« I Love Legrand » : Michel Legrand, la bande-son d’une vie
« I Love Legrand » : Michel Legrand, la bande-son d’une vie
Par Mouna El Mokhtari
Tout l’été, France Inter rend un vibrant hommage posthume au compositeur en retraçant les grandes étapes de sa carrière.
Michel Legrand lors d’un concert à Paris en 1970. / AFP
Il fallait bien au moins neuf épisodes d’environ cinquante minutes pour arriver à tout dire de l’œuvre protéiforme de Michel Legrand. C’est l’entreprise dans laquelle s’est lancée l’une de ses fans, la journaliste Leïla Kaddour-Boudadi. Michel Legrand avait accepté de se raconter, mais la journaliste n’a pas eu le temps de le rencontrer. C’est donc sa famille, ses amis, musiciens, journalistes et biographe qui retracent son parcours, entrecoupé d’extraits musicaux. Michel Legrand est néanmoins présent, grâce aux archives de l’INA.
Le récit commence aux racines : Michel Legrand décrit une enfance « grise » et « solitaire », marquée par l’absence du père, Raymond Legrand, chef d’orchestre populaire. L’ennui n’est trompé que par un vieux piano Pleyel sur lequel il s’amuse à retrouver les accords des musiques qu’il écoute. L’entrée au Conservatoire sera une seconde naissance, et la professeure Nadia Boulanger, à qui il ne cessera de rendre hommage par la suite, « sa mère de musique ».
Le deuxième épisode débute au sortir de la seconde guerre mondiale, alors que le jazz se diffuse en France. Michel Legrand étudie encore la musique quand il rencontre le producteur Jacques Canetti. Avec lui, au Théâtre des Trois Baudets, il accompagne Juliette Gréco ou Henri Salvador, et devient l’arrangeur et l’orchestrateur de la fine fleur de la chanson française, de Léo Ferré au jeune Claude Nougaro. Sa musique traverse l’Atlantique et un voyage aux Etats-Unis est l’occasion pour lui d’importer, en le tournant en dérision, le débutant rock’n’roll.
Jazz et Nouvelle Vague
Trêve de parodie, c’est après un concert de Dizzy Gillespie à la Salle Pleyel que Michel Legrand est emporté par l’élan qui le pousse vers le jazz, cette « pulsation mystérieuse ». Le troisième épisode raconte la fabrication de l’album référence Legrand jazz (1959), sur lequel il réunit Miles Davis, John Coltrane, Bill Evans et Herbie Mann.

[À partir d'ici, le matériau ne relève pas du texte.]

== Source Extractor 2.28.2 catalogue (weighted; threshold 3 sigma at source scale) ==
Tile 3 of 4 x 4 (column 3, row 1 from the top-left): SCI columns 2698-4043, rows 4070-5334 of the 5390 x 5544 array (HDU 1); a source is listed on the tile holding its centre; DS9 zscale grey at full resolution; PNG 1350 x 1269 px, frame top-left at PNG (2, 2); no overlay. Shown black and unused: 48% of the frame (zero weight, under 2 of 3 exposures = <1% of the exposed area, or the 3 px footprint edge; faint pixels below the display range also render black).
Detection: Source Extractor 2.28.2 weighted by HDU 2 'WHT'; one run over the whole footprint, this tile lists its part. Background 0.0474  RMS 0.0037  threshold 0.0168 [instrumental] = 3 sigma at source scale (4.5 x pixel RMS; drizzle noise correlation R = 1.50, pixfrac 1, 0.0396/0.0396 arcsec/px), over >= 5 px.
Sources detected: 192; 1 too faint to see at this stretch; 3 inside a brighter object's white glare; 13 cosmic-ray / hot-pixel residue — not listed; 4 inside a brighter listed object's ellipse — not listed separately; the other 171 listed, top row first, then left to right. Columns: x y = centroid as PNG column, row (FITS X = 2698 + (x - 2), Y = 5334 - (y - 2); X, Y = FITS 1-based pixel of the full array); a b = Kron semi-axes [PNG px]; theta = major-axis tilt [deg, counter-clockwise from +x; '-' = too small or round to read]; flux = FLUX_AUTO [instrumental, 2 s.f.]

C’est au sommet de la gloire qu’il décide, comme souvent, de s’aventurer ailleurs. « A l’aide des films, on a des idées qu’on n’aurait pas eues sans », explique-t-il. Ainsi naissent, alors que personne n’y croit au départ, Les Parapluies de Cherbourg, Les Demoiselles de Rochefort ou Peau d’âne. Les épisodes 4 et 5 sont donc consacrés au cinéma, à la Nouvelle Vague et à son amitié avec Jacques Demy.
Dans l’épisode 6, on le retrouve aux Etats-Unis où il sauve le film L’Affaire Thomas Crown (1968), de Norman Jewison, avec ses compositions musicales. C’est elles qui décideront du montage final du film, et Michel Legrand remporte l’oscar de la meilleure chanson originale pour The Windmills of your Mind. I Love Legrand consacre, ensuite, un épisode à sa passion pour le chant et les voix d’exception. Sa collaboration avec Barbra Streisand sur le film musical Yentl (1983) lui offre un nouvel Oscar. Il chante lui-même, avec une énergie « contagieuse », avec le plaisir en ligne de mire. L’avant-dernier épisode explore le mouvement permanent chez Michel Legrand, compositeur éclectique, dans un pays où ce talent est peu reconnu. « Enfin, faut être un aventurier, merde ! », s’exclamait-il, irrité par l’idée même de routine en musique. Qui pour prendre sa relève ?
Le neuvième et dernier volet nous offre un autre regard sur Michel Legrand, avec une plongée dans sa vie d’homme, éclairante sur son œuvre. On sort de cette jolie fresque sonore avec le sentiment d’avoir presque percé les mystères d’un génie touche-à-tout et insatiable.
I Love Legrand, par Leïla Kaddour-Boudadi et Fanny Bohuon, à la demande et tous les samedis de l’été à 10 heures, France Inter. 9 × 55 minutes.